First, a short overview of gvisor’s security model. gVisor protects the host from sandboxed applications by providing several layers of defense. The layers most relevant to this discussion are the redirection of application syscalls to the gVisor sandbox and use of seccomp-bpf on gVisor sandboxes.

gVisor uses a “platform” to tell the host kernel to reroute system calls to the sandbox process, known as the sentry. The sentry implements a syscall table, which services all application syscalls. The Sentry may make syscalls to the host kernel if it needs them to fulfill the application syscall, but it doesn’t merely pass an application syscall to the host kernel.

On sandbox boot, seccomp filters are applied to the sandbox. Seccomp filters applied to the sandbox constrain the set of syscalls that it can make to the host kernel, blocking access to most host kernel vulnerabilities even if the sandbox becomes compromised.

For example, CVE-2022-0185 is mitigated because gVisor itself handles the syscalls required to use namespaces and capabilities, so the application is using gVisor’s implementation, not the host kernel’s. For a compromised sandbox, the syscalls required to exploit the vulnerability are blocked by seccomp filters.

In addition, seccomp-bpf filters can filter by argument names allowing us to allowlist granularly by ioctl(2) arguments. ioctl(2) is a source of many bugs in any kernel due to the complexity of its implementation. As of writing, gVisor does allowlist some ioctls by argument for things like terminal support.

For example, CVE-2024-21626 is mitigated by gVisor because the application would use gVisor’s implementation of ioctl(2).
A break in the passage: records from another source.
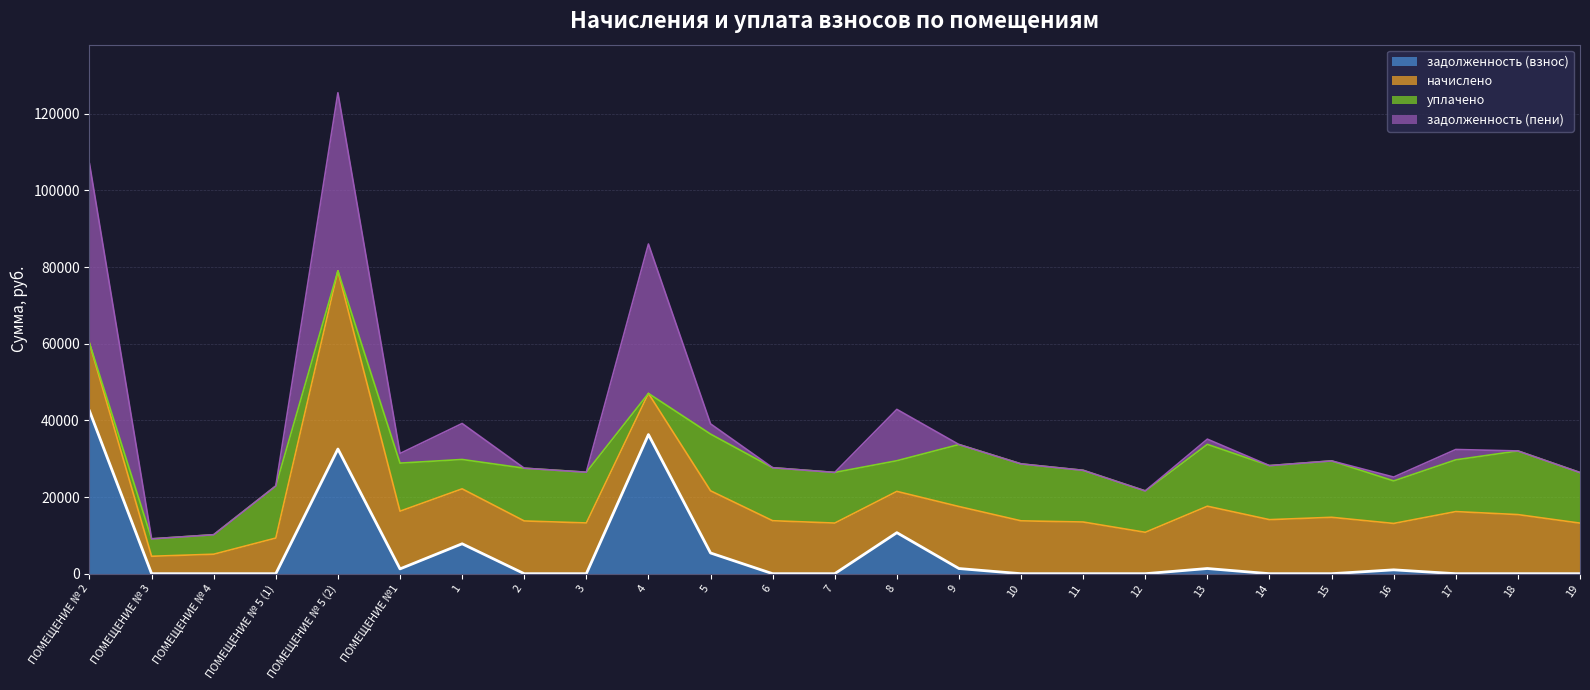

What position from the right is 11?

9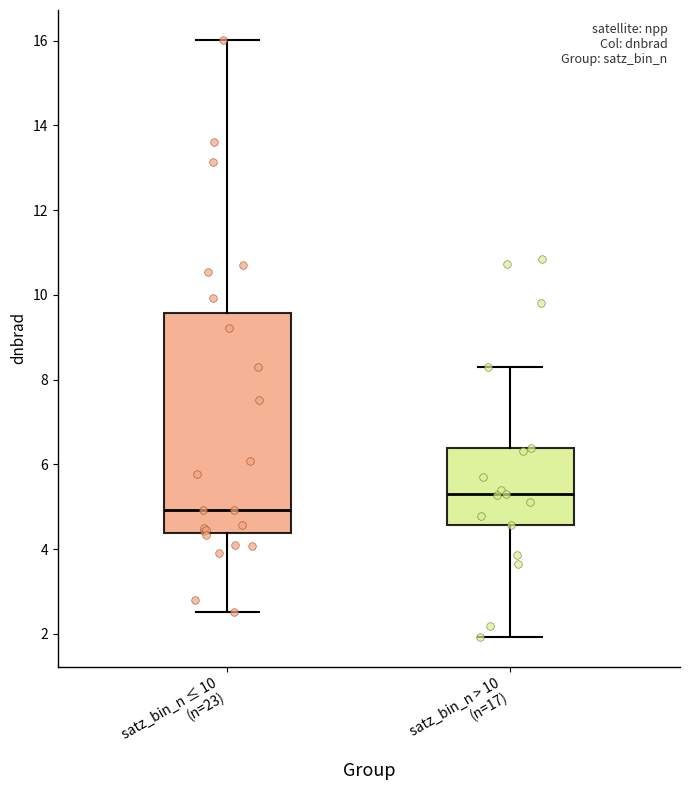

Where does the median line of the box for satz_bin_n > 10 (n=17) sit on the y-axis? The values are not printed on the chart, so give them approximately, as read against the axis.

5.4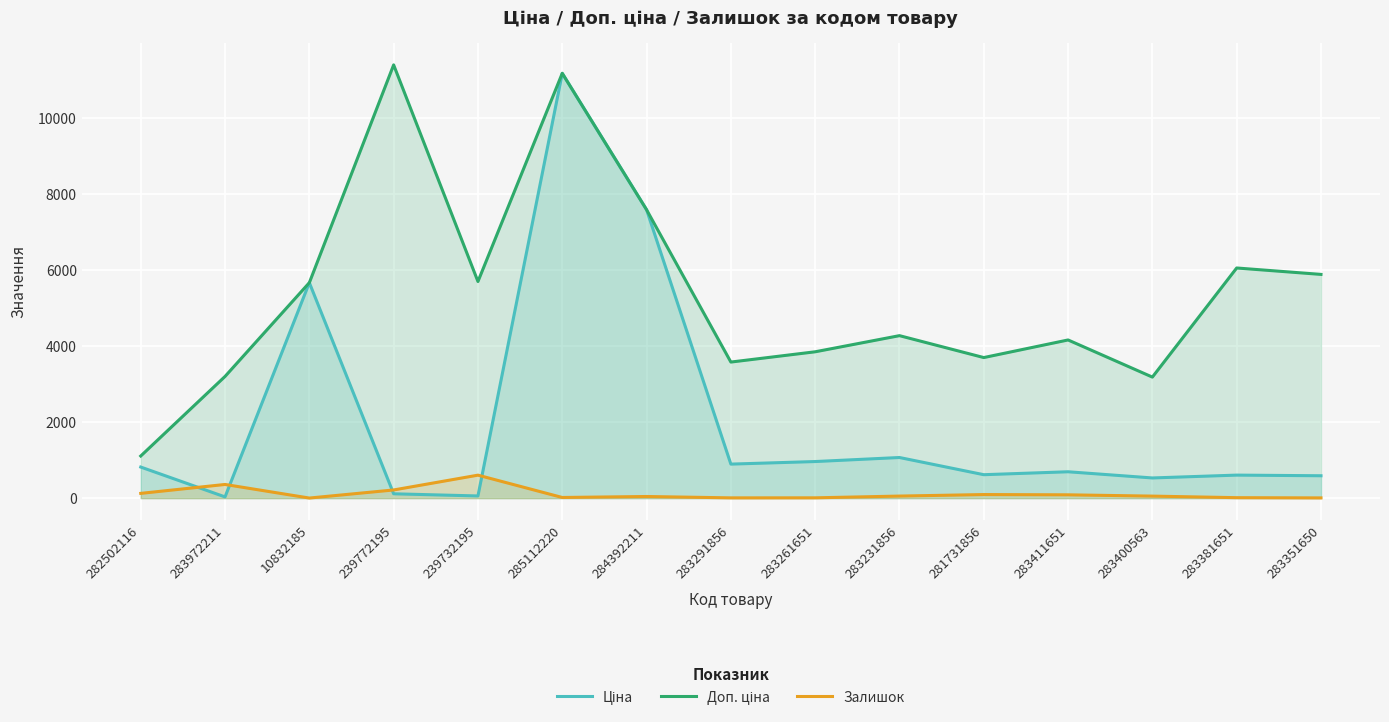

True or false: Доп. ціна has a value of 1924.0 at 283261651.

False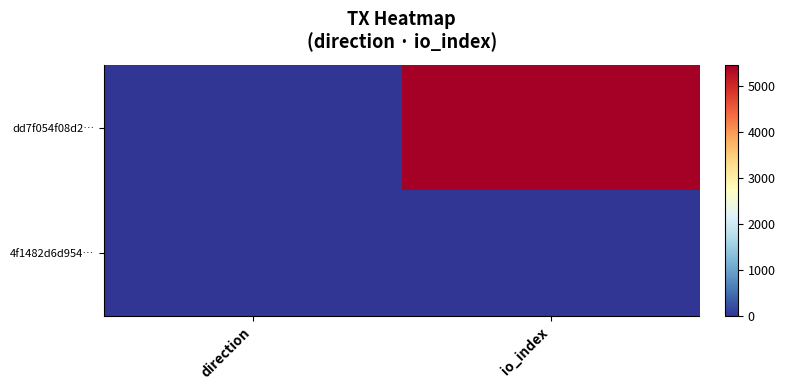

Rank the series at direction from highest to lowest value.

4f1482d6d954…, dd7f054f08d2…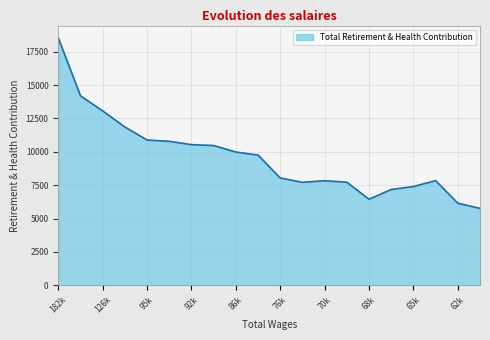

What is the greatest value displayed?

18540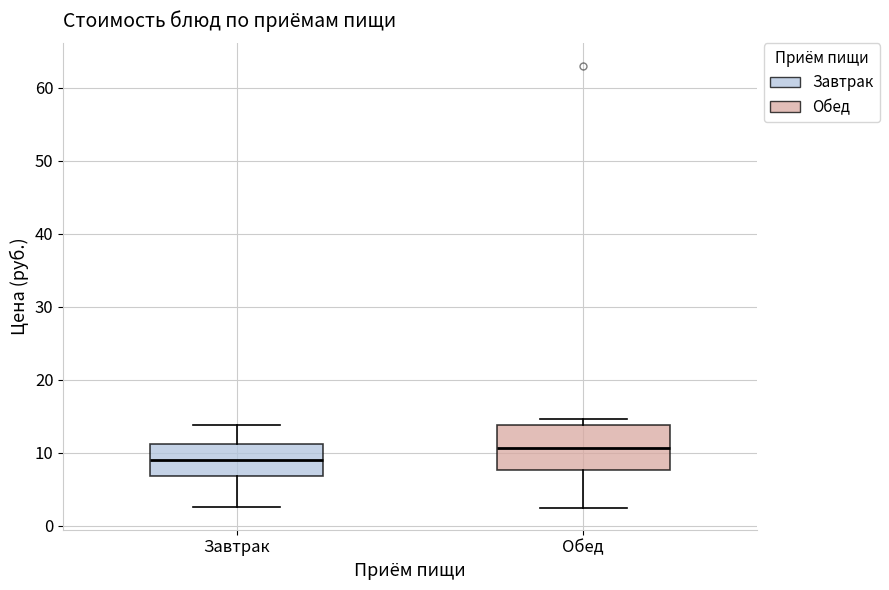

Where is the upper edge of the box for Обед on the y-axis? The values are not printed on the chart, so give them approximately, as read against the axis.

14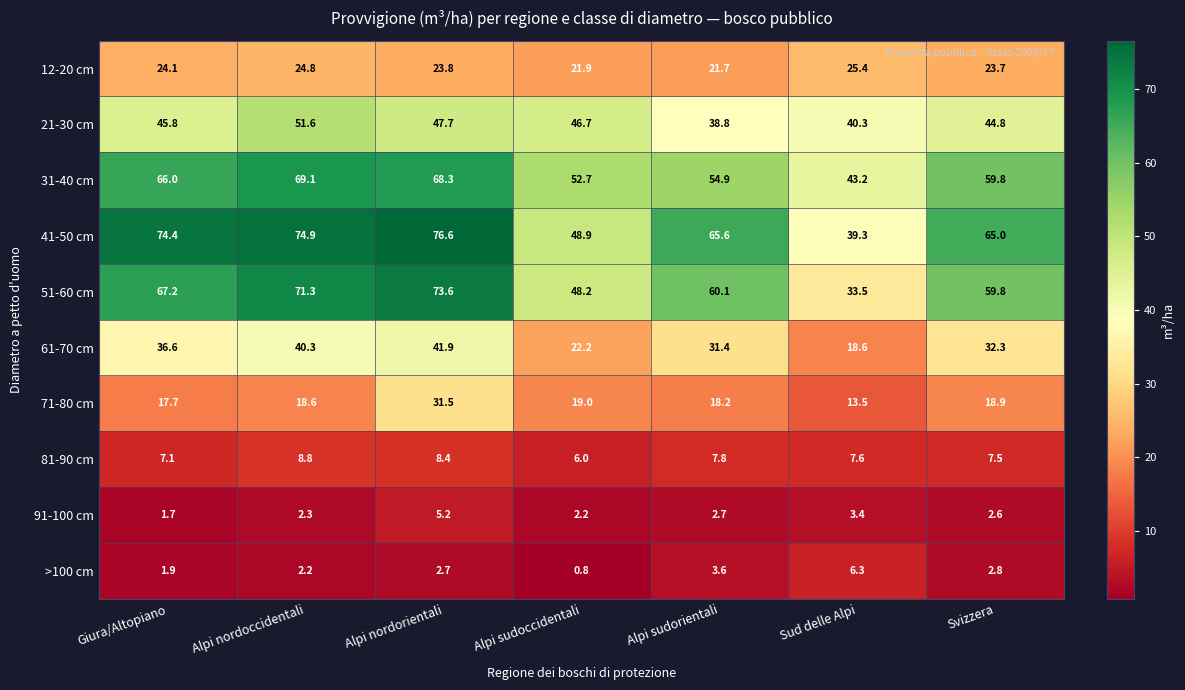

Rank the categories by >100 cm value from highest to lowest.

Sud delle Alpi, Alpi sudorientali, Svizzera, Alpi nordorientali, Alpi nordoccidentali, Giura/Altopiano, Alpi sudoccidentali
For a compromised sentry, ioctl(2) calls with the needed arguments are not in the seccomp filter allowlist, blocking the attacker from making the call. gVisor also mitigates similar vulnerabilities that come with device drivers (CVE-2023-33107).

tpuproxy Security

Recall that tpuproxy allows applications to directly interact with supported ioctls used by the TPU driver.

gVisor’s seccomp filter rules are modified such that ioctl(2) calls can be made only for supported ioctls. This approach is similar to the allowlisted ioctls for terminal support described above. This allows gVisor to retain the vast majority of its protection for the host while allowing access to TPUs. All of the above CVEs remain mitigated even when tpuproxy is used.

However, gVisor is much less effective at mitigating vulnerabilities within the TPU drivers themselves, because gVisor passes through calls to be handled by the kernel driver. If there is a vulnerability in the TPU driver for a given ioctl that gVisor passes through, then gVisor will also be vulnerable.

In addition, gVisor doesn’t introduce any additional hardware-level isolation beyond that which is configured by the host. There is no validation of things like DMA buffers. The only checks are done in seccomp-bpf rules to ensure ioctl(2) calls are made on supported and allowlisted ioctls.

NOTE: TPU V5 and beyond uses the VFIO Linux interface to drive TPU hardware. Theoretically VFIO could be used to configure memory isolation using the host IOMMU. However, this requires manual setup by the user application and does not come configured out of the box by gVisor.

So, if you don’t protect against all the things, why even?

While gVisor doesn’t protect against all TPU driver vulnerabilities, it does protect against a large set of general vulnerabilities in Linux. Applications don’t just use TPUs, they use them as a part of a larger application that may include third party libraries. For example, Tensorflow suffers from the same kind of vulnerabilities that every application does. Designing and implementing an application with security in mind is hard and in the emerging AI space, security is often overlooked in favor of getting to market fast. There are also many services that allow users to run external users’ code on the vendor’s infrastructure. gVisor is well suited as part of a larger security plan for these and other use cases.